We often see charts with titles such as:

“Annual overhead costs 2010 – 2015” or “Price variation of Edam in European cities”.

These titles tell the audience next to nothing about your story. Instead of titles, choose to use descriptive headings instead. A heading should grab your audience’s attention and immediately explain your story. If you want the audience to understand and remember your message, then don’t hide it in a topic title, spell out the message for them. “Overhead costs have halved in 2015” or “London pays more than every other European city for Edam” are message headings that tell the audience exactly what they need to know, without even looking at the data.

Titles Message headings
Annual overhead costs 2010 – 2015 Overhead costs have halved in 2015
Price variation of Edam in European cities London pays more than every other European city for Edam

 

3.    Select the right chart or visual for the data:

There are pie charts, bar charts, scatter diagrams, line graphs and probably hundreds of other methods for data visualisation. How do you know which one to choose? This is where The Graphic Continuum comes in handy. This poster (widely available on the internet) breaks down which graphs, charts or visuals are the best to choose depending on what type of data visualistaiton you need. Whether your data tracks changes over time, compares categories or shows how a variable is broken down into its constituent parts, The Graphic Continuum will show you which method will display your data the most clearly. Although it doesn’t provide an exhaustive list, there are plenty of options there to get your imagination flowing!

Data visualisation - the graphic continuum

4.    Select the right data for your message:

Don’t just use the charts and data that are ready made, drill down and make sure your data is working to show the story you want. Keep on track and don’t show irrelevant data – even if it’s pretty or interesting, stick to the message you want your data visualisation to make.

e.g. Imagine you have data for your company’s annual revenue for the last five years, but the story you want to tell is that the % growth in annual revenue is decreasing each year. There is no need to show your audience the annual revenue data – simply do the calculations and show the audience the data for % growth instead.

5.    Choose your scale:

Even if the data doesn’t change, the scale that you choose for your charts can have a surprisingly big impact on the message. There are few hard and fast rules when choosing a scale for your charts, but it is important to be aware of scale and perhaps try out a few different options. The question you should ask yourself is whether this scale shows an honest representation of your data.

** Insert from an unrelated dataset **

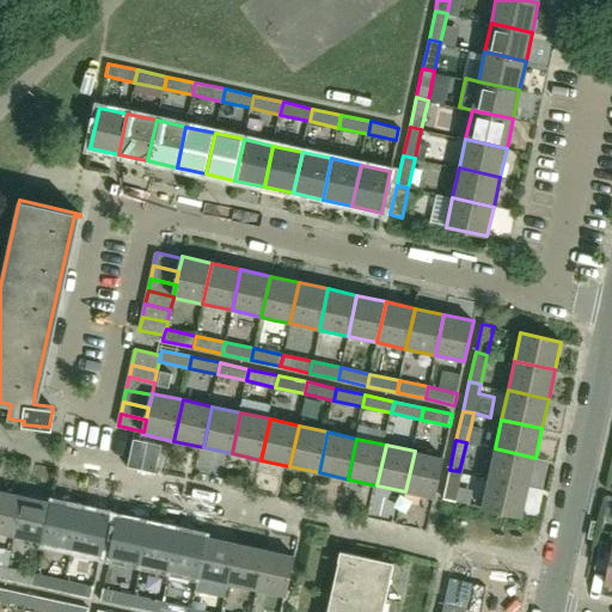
[(488,478),(530,488),(536,458),(495,448),(488,478)]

One rule to definitely heed is how the scale of a column chart that starts at zero can affect your data visualistaion. We subconsciously calculate the area of the chart based on a zero start value – but if the scale doesn’t start at zero then the data might be automatically misrepresented. You can make your data highlight big differences with a higher start value. Or small differences with a zero start. Be both careful and wise with this!

6.    Simplify!

If you can simplify or remove bits of the data without detracting from the integrity of your message, then do it!
Ask yourself:

  • Will including certain data add anything to help your audience understand?
  • Does it provide useful context?
  • Do I need to keep it to offer a level of detail necessary to convince the sceptics in my audience that my conclusion is accurate and reliable?

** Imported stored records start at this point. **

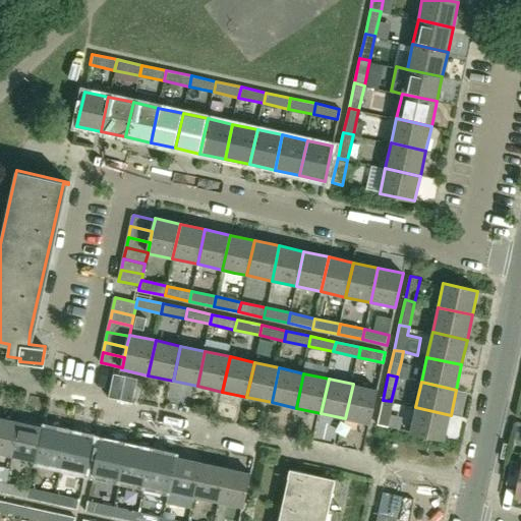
[(369,424),(377,389),(353,384),(345,418),(369,424)]
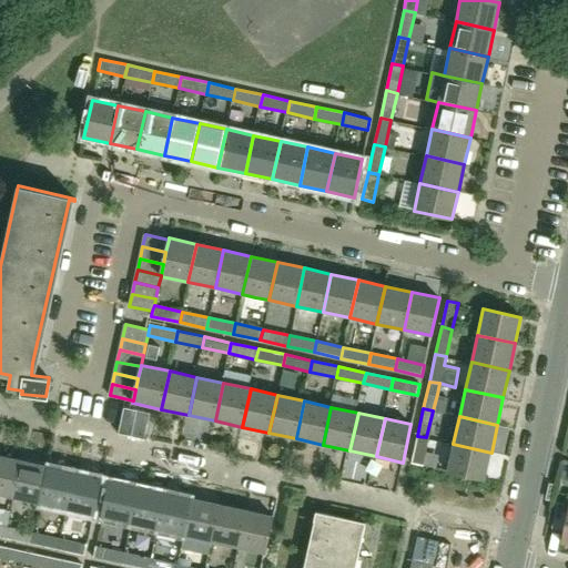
[(417,436),(411,464),(421,465),(426,437),(417,436)]
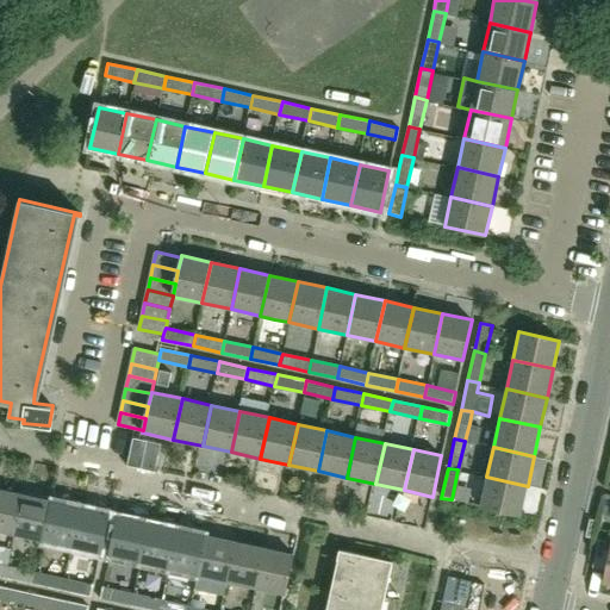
[(480,506),(521,515),(528,486),(486,477),(480,506)]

If the answer to these questions is no, then delete it! The simpler the data is to understand, the easier your audience will find it to follow what you’re saying.

7.    Use colour sparingly and purposefully:

Colour can be brilliant at providing focus and reducing confusion, but too much colour can have the opposite effect and will confuse unnecessarily. Any more than around 6 colours is too many. Remember, if you are presenting information live, you can add animation to colour sections of a graph. That way you can explain the overall data first and then use colour to highlight the key area that you want your audience to focus on.

8.    De-clutter the Chart Junk:

Check out Edward Tufte for all things to do with data visualisation. Edward Tufte coined the phrase chartjunk. He knows his onions.

What do you want your audience to focus on? Whilst axes, legends and gridlines are no doubt useful, they should not be the focal point of your data. Use colours like light grey for gridlines and axes so that they do not draw attention away from the important data. A good rule of thumb for any data labels is the closer you can have them to the data the better. Why put the legend all the way to the side of a pie chart when you could label each segment directly? The closer you have labels to the data the easier it is for people to see which label relates to which segment.

Likewise, you often won’t need both numbers on the axes and on top of your chart series. Consider losing such elements of “chart junk” to keep your data visualisation working well for you.

 

We hope these data visualisation tips will help you!